Sunday, July 1, 2012

What is a Probability Density Function, and what is it good for?

A lot of Machine Learning is about estimating the probability of classes. But first, how do we describe the probability of something? I'll talk about this in fairly general terms, and skipping over a lot of vigorous math. This is mostly because I want to introduce the concept, and introduce some hight level concepts.

So, how do we represent the probability of $$x$$ occurring?  We denote it $$P(x)$$, where the 'P' is for probability. The probability could be for something discrete ( where $$x$$ can have only one of a finite number of values), or continuous. Flipping a coin has only two possibilities - heads or tails [Or perhaps it has three: heads, tails, and landing on its side]. One would denote the probability of a coin flip being 'Heads' as $$P(x = Heads)$$.

While discrite distributions are useful, I find continuous probability distributions more interesting an useful for ML. As the name implies, continuous distributions represent the probability of $$x$$ having any value in a given range. Often, this range is in $$(-\infty , \infty)$$. So say we are trying to estimate the probability of a bright eyed young collage graduate getting a $60k job?

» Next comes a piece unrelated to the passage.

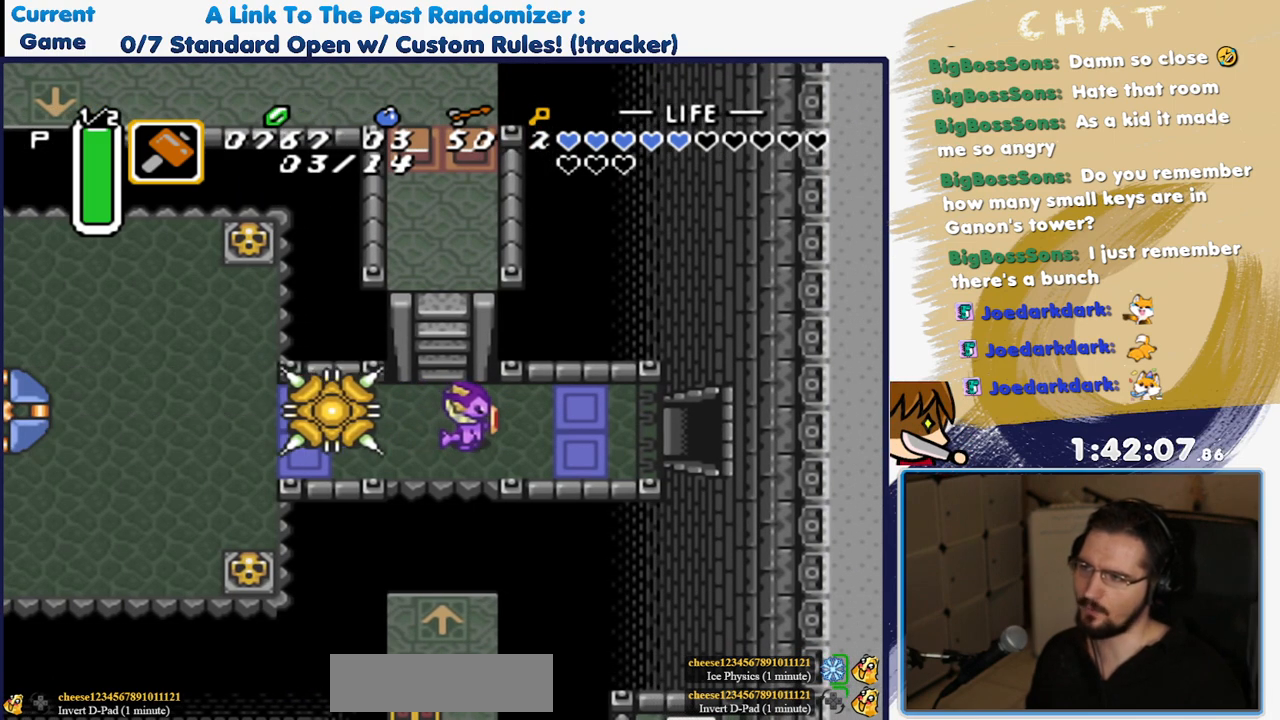
{"dt_ms": 500, "buttons": [], "events": []}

We would write $$P(x = 60,000)$$. However, this does not make as much sense as we might think. We will get to why in a moment. I like to phrase a probability distribution by its probability density function, which we denote $$f(x)$$. So $$P(x) = f(x)$$. Seems simple, but, wouldn't we expect $$P(x = 60,000) \approx P(x = 60,001)$$. So say there is a 1% chance of getting a 60k job. By our intuition,$60,001 would also be around 1%, and so on. But say were incremented even smaller, by one cent. Do you see the problem? The sum of probabilities for just a range of a few dollars would be over 100%!

So really, you cant use  $$P(x)$$ when  $$x \in \Re$$, but you can use it to compare which is more likely, $$x$$ or $$x + \epsilon$$, even if its only going to be a small difference. Which is useful.

But back to the probability density function, what good is it for? Well, turns out -  we can reasonable ask for the probability that we get a job offer in the range of 55k and 65k, or $$P(55k \leq x \leq 65k)$$.

Because we have the function for the probability, and  by definition its integral must sum to one, we can write
$$P(a \leq x \leq b) = \int_{a}^{b} f(x)$$
Now this is meaningful! We can ask for the probability of getting a job offer in a certain range. This is also useful to provide meaningful information.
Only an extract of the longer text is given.